[[ RECORD EXTRACTS, beginning ]]
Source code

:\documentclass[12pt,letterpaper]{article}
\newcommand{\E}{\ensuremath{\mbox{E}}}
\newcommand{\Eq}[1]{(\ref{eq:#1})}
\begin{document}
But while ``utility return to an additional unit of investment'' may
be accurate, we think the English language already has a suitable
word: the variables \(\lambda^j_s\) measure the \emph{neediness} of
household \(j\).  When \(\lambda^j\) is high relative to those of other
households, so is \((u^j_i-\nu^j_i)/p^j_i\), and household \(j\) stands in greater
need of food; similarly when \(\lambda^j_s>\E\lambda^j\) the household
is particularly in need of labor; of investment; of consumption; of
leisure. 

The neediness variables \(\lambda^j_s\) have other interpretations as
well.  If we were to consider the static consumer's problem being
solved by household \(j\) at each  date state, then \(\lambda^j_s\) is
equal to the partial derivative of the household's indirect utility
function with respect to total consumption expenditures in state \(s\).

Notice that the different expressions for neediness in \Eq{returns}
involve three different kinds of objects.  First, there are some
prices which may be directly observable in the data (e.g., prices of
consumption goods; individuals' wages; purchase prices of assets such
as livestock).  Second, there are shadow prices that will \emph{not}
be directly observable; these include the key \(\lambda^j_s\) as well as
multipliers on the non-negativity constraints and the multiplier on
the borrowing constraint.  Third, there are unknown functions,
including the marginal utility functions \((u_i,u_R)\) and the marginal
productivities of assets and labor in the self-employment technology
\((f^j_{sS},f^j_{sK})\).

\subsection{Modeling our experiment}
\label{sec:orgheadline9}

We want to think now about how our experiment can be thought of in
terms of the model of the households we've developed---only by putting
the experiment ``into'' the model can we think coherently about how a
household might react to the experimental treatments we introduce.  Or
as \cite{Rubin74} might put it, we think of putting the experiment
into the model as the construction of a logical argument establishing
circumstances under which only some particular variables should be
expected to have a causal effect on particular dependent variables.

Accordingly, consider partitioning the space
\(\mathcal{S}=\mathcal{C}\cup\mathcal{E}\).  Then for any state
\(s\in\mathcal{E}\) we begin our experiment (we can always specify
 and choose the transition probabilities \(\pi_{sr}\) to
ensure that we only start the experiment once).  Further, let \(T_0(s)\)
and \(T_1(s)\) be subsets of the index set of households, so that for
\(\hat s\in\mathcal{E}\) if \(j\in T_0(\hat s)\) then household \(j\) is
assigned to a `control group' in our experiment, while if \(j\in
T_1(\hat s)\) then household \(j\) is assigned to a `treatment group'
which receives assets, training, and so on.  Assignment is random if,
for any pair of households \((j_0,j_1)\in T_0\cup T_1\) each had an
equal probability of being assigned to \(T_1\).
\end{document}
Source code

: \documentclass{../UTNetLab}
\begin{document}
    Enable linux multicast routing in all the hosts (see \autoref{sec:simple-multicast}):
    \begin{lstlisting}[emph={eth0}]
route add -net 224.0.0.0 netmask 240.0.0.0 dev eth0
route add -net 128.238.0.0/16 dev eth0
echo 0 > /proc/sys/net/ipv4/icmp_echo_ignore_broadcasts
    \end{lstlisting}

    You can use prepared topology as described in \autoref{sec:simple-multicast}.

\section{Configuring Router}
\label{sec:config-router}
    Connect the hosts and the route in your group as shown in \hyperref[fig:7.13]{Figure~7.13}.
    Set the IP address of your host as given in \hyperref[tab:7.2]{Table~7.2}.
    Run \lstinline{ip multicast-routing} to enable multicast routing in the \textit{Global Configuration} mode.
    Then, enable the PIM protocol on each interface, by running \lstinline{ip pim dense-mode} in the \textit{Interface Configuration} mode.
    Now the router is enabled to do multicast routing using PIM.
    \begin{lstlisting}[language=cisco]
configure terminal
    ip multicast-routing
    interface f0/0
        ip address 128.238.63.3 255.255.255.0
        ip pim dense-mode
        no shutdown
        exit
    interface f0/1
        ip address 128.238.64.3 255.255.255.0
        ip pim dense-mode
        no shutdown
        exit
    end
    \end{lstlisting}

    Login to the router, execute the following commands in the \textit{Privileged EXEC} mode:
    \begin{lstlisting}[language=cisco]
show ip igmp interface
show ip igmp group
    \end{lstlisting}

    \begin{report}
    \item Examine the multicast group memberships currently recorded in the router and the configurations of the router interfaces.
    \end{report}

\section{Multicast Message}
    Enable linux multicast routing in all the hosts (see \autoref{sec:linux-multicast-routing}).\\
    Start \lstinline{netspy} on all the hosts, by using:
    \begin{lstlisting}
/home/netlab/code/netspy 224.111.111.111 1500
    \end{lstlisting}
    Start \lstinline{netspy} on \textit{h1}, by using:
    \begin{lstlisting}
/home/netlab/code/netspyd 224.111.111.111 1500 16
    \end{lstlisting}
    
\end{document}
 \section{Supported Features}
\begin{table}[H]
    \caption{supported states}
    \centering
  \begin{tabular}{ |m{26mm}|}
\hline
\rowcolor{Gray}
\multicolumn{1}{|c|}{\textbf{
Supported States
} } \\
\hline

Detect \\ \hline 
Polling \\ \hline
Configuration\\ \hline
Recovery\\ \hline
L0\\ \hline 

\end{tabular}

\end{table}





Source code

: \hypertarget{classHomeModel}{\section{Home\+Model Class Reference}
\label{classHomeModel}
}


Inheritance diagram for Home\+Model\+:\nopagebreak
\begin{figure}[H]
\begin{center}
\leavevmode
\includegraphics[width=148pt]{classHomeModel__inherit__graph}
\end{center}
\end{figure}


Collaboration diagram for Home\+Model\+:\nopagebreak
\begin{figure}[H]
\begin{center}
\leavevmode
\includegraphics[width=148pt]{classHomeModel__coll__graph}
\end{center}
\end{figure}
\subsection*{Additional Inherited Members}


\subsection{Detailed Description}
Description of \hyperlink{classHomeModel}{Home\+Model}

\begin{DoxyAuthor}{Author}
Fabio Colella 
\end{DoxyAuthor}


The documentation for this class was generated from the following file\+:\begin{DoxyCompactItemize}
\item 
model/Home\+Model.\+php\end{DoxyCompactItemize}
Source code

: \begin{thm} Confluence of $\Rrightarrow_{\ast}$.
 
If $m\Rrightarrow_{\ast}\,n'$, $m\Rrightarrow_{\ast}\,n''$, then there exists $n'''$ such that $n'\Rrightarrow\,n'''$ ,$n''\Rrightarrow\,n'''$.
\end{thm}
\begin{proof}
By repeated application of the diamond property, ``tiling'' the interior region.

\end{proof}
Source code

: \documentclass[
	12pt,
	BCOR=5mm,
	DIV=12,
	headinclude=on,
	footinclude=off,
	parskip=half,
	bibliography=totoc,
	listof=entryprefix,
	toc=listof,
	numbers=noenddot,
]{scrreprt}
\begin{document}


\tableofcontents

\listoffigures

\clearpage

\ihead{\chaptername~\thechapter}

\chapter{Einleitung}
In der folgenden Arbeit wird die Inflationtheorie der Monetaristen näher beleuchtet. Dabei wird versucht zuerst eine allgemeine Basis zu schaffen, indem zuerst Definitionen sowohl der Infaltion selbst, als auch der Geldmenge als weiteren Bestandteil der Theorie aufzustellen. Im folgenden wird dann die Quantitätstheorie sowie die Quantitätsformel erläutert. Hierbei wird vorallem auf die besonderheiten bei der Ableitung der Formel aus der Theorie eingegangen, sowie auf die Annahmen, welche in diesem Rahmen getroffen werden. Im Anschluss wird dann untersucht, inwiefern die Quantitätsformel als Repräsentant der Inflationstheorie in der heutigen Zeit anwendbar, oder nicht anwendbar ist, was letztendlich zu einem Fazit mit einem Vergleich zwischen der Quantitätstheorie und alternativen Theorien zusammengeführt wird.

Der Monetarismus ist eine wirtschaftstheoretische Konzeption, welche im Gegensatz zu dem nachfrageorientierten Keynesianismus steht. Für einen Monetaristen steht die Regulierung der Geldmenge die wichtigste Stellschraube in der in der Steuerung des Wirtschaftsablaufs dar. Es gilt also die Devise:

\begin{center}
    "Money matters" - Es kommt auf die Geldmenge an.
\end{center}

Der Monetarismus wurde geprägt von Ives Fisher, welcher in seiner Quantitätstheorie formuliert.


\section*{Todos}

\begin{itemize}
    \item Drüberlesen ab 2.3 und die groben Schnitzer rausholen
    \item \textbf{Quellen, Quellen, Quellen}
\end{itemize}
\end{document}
[[ RECORD EXTRACTS, end ]]
ACTIVITY:
Please give the count of lines above with "consumption", nothing else.

TASK RESPONSE:
3